Given entries Block Start

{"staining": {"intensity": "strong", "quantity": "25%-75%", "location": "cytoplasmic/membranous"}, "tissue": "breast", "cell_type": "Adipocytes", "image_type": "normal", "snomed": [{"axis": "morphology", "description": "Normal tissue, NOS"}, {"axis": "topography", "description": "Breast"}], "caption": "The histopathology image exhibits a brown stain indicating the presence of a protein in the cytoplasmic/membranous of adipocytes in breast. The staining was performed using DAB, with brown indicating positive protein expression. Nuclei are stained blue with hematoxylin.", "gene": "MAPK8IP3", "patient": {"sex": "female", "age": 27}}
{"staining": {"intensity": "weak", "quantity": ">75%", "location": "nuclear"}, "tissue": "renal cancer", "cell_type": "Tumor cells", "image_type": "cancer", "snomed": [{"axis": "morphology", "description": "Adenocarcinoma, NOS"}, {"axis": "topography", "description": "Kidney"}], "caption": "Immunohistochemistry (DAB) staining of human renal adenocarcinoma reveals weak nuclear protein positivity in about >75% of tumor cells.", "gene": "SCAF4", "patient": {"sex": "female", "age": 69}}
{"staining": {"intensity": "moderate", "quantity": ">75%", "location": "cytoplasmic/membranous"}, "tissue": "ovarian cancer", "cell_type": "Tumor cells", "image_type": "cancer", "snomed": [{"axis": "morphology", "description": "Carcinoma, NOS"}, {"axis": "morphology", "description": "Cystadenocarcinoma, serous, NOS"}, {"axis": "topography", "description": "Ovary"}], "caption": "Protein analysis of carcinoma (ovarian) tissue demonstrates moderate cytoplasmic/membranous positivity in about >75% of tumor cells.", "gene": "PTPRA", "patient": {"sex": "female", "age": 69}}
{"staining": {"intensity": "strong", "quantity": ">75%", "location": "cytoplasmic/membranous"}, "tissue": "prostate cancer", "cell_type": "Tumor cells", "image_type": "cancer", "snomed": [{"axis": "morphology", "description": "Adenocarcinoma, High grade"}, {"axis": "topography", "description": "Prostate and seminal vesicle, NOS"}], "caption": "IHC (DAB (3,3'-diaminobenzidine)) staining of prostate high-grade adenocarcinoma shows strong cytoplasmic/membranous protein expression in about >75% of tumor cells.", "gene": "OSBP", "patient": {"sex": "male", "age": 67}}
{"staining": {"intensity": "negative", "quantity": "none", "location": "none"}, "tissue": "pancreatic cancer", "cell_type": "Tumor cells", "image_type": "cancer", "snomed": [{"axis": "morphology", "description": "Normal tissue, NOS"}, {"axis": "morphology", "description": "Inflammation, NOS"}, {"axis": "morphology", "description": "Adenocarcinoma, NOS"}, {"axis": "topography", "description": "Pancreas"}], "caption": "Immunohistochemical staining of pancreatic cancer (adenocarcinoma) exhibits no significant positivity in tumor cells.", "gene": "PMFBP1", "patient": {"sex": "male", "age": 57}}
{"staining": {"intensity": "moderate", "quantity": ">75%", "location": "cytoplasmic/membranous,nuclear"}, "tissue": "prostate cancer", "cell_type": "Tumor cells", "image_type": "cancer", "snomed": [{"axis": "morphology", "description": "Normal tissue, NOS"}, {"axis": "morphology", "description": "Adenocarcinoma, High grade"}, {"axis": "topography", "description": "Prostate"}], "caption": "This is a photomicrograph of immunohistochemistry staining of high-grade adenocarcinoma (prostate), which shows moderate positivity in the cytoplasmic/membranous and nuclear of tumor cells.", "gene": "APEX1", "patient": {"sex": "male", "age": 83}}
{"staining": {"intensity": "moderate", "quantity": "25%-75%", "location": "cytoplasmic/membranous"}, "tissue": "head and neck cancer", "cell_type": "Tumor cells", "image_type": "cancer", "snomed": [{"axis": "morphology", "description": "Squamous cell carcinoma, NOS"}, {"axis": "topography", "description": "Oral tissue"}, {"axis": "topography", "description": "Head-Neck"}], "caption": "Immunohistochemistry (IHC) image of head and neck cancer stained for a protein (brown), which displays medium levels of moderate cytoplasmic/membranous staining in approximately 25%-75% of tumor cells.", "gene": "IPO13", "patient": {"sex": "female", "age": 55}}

Given entries Block End

Every line in the data above that contains "High" needs to be copied.

* [Response]
{"staining": {"intensity": "strong", "quantity": ">75%", "location": "cytoplasmic/membranous"}, "tissue": "prostate cancer", "cell_type": "Tumor cells", "image_type": "cancer", "snomed": [{"axis": "morphology", "description": "Adenocarcinoma, High grade"}, {"axis": "topography", "description": "Prostate and seminal vesicle, NOS"}], "caption": "IHC (DAB (3,3'-diaminobenzidine)) staining of prostate high-grade adenocarcinoma shows strong cytoplasmic/membranous protein expression in about >75% of tumor cells.", "gene": "OSBP", "patient": {"sex": "male", "age": 67}}
{"staining": {"intensity": "moderate", "quantity": ">75%", "location": "cytoplasmic/membranous,nuclear"}, "tissue": "prostate cancer", "cell_type": "Tumor cells", "image_type": "cancer", "snomed": [{"axis": "morphology", "description": "Normal tissue, NOS"}, {"axis": "morphology", "description": "Adenocarcinoma, High grade"}, {"axis": "topography", "description": "Prostate"}], "caption": "This is a photomicrograph of immunohistochemistry staining of high-grade adenocarcinoma (prostate), which shows moderate positivity in the cytoplasmic/membranous and nuclear of tumor cells.", "gene": "APEX1", "patient": {"sex": "male", "age": 83}}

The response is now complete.